[DATA FOR THIS TASK — start]

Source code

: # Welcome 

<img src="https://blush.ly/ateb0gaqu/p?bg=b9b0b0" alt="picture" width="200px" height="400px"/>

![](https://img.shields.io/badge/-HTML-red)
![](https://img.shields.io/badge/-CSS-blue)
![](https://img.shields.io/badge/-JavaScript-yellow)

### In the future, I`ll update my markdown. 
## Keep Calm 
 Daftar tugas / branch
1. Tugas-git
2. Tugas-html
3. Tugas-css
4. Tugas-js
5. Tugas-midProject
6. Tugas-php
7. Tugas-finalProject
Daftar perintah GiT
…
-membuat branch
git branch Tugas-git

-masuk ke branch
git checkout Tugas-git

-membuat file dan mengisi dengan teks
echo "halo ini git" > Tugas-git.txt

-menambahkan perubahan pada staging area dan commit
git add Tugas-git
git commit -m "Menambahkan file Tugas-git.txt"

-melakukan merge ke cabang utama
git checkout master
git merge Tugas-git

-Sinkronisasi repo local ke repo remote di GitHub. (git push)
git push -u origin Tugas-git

[DATA FOR THIS TASK — finish]

DIRECTIONS: Write every record above out again exactly as it stands.

RESULT:
Source code

: # Welcome 

<img src="https://blush.ly/ateb0gaqu/p?bg=b9b0b0" alt="picture" width="200px" height="400px"/>

![](https://img.shields.io/badge/-HTML-red)
![](https://img.shields.io/badge/-CSS-blue)
![](https://img.shields.io/badge/-JavaScript-yellow)

### In the future, I`ll update my markdown. 
## Keep Calm 
 Daftar tugas / branch
1. Tugas-git
2. Tugas-html
3. Tugas-css
4. Tugas-js
5. Tugas-midProject
6. Tugas-php
7. Tugas-finalProject
Daftar perintah GiT
…
-membuat branch
git branch Tugas-git

-masuk ke branch
git checkout Tugas-git

-membuat file dan mengisi dengan teks
echo "halo ini git" > Tugas-git.txt

-menambahkan perubahan pada staging area dan commit
git add Tugas-git
git commit -m "Menambahkan file Tugas-git.txt"

-melakukan merge ke cabang utama
git checkout master
git merge Tugas-git

-Sinkronisasi repo local ke repo remote di GitHub. (git push)
git push -u origin Tugas-git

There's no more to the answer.